_PROBLEM STATEMENT:_ Pick out every line of the records that contains the string "entities", matching case exactly, and copy each one.

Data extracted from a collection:

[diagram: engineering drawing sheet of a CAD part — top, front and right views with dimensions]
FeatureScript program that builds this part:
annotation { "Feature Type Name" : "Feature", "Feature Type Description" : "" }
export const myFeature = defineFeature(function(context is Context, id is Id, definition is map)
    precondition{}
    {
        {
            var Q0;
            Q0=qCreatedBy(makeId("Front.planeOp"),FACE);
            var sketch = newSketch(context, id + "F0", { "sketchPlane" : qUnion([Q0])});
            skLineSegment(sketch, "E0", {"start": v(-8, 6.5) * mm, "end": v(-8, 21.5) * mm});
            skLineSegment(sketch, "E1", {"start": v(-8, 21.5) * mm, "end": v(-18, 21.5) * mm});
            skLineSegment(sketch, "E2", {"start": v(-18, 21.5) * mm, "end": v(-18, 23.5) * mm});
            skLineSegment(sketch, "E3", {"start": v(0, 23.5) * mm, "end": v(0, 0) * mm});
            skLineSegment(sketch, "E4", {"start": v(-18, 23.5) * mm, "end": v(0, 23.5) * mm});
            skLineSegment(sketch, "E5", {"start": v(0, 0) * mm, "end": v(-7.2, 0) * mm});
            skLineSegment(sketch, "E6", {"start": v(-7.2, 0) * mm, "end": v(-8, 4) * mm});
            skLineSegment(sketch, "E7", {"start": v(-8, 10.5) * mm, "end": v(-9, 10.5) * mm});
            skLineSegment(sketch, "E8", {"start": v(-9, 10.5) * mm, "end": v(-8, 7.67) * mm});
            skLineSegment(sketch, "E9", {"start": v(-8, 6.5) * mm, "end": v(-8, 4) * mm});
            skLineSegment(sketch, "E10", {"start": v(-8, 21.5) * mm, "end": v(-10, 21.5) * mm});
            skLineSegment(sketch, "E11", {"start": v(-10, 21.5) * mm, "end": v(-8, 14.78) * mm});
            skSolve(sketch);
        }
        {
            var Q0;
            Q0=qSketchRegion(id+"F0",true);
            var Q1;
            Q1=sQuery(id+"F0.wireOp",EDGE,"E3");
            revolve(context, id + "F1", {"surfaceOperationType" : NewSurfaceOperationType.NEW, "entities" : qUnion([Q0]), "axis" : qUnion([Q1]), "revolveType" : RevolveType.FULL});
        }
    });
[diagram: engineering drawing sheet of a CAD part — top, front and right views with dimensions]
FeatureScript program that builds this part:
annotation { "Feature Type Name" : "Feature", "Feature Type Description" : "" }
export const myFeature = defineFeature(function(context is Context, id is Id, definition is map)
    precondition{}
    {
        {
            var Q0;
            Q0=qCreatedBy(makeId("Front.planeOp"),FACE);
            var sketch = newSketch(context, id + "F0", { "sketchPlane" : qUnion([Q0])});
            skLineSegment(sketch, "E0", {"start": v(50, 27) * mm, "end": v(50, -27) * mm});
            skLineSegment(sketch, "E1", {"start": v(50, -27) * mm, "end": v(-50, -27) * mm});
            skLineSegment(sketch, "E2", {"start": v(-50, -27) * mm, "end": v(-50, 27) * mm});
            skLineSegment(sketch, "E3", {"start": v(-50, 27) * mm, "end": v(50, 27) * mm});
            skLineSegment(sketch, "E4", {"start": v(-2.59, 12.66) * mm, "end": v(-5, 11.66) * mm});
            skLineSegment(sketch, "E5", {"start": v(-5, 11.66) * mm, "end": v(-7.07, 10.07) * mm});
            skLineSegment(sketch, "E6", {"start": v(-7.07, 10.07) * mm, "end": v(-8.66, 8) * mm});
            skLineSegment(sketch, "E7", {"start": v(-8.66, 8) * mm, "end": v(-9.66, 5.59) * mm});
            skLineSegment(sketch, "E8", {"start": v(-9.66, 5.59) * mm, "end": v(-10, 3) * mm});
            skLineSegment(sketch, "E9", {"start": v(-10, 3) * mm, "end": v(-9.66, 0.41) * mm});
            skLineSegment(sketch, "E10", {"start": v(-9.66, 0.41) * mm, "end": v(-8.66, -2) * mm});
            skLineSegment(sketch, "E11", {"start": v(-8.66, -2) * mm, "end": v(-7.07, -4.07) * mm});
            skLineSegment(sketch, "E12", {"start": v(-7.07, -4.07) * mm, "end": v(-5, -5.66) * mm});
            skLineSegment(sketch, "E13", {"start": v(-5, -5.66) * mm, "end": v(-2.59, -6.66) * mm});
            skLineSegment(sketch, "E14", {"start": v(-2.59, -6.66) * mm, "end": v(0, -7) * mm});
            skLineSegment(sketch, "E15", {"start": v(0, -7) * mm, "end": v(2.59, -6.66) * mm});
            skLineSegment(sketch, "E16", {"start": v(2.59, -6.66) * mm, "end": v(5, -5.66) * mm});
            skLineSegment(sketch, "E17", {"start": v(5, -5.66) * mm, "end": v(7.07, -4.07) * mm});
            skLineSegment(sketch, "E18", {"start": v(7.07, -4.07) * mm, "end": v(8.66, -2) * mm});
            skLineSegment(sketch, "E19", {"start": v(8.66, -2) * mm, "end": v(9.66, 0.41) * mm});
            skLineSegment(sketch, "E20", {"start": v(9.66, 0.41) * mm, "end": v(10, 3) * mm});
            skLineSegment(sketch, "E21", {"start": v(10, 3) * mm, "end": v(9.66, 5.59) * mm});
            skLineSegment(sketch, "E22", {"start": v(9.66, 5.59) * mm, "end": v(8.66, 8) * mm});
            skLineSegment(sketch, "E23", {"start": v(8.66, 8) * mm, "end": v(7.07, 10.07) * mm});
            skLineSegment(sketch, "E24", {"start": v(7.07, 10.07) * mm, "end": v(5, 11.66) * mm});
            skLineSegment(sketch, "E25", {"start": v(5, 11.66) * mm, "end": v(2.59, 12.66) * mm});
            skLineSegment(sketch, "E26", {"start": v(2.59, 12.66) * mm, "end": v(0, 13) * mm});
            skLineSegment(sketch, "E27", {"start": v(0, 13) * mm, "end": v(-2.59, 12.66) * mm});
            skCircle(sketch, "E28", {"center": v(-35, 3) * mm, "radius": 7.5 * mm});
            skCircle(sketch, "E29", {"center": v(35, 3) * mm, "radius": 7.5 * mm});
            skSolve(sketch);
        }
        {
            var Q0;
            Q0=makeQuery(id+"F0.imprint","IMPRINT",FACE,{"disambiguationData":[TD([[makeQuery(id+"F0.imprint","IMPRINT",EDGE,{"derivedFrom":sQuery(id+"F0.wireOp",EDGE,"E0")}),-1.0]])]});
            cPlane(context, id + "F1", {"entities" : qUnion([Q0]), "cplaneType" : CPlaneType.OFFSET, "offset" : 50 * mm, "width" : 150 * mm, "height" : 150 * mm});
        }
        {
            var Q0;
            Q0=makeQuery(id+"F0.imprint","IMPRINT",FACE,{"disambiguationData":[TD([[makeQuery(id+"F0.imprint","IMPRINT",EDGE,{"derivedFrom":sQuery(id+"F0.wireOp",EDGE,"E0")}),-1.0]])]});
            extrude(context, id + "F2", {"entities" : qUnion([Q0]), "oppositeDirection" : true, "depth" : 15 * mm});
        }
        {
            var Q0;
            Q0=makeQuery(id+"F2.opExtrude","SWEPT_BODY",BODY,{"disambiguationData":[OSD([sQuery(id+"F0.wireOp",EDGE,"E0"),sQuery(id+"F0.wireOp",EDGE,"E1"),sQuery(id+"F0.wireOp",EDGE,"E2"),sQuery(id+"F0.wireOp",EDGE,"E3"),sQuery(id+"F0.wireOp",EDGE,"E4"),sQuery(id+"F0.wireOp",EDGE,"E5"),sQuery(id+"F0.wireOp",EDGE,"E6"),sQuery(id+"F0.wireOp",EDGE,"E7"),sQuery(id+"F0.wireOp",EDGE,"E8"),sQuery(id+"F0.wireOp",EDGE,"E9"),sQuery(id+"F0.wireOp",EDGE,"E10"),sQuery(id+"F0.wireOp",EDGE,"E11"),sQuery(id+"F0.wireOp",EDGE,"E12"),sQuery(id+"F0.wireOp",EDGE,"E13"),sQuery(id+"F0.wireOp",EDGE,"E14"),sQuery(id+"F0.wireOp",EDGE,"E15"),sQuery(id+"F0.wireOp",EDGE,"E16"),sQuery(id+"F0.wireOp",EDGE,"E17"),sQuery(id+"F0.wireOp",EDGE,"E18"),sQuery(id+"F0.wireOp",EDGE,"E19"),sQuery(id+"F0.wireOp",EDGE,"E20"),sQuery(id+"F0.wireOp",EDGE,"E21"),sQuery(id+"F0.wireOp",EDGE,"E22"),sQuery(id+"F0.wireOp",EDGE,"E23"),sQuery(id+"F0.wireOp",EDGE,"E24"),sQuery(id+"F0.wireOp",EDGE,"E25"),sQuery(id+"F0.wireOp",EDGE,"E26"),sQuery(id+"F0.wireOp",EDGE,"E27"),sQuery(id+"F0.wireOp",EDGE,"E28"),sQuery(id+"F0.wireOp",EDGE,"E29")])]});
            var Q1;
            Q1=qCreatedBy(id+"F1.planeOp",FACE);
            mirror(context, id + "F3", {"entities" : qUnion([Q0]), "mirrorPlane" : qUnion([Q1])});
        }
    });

_COMPLETED TASK:_
            revolve(context, id + "F1", {"surfaceOperationType" : NewSurfaceOperationType.NEW, "entities" : qUnion([Q0]), "axis" : qUnion([Q1]), "revolveType" : RevolveType.FULL});
            cPlane(context, id + "F1", {"entities" : qUnion([Q0]), "cplaneType" : CPlaneType.OFFSET, "offset" : 50 * mm, "width" : 150 * mm, "height" : 150 * mm});
            extrude(context, id + "F2", {"entities" : qUnion([Q0]), "oppositeDirection" : true, "depth" : 15 * mm});
            mirror(context, id + "F3", {"entities" : qUnion([Q0]), "mirrorPlane" : qUnion([Q1])});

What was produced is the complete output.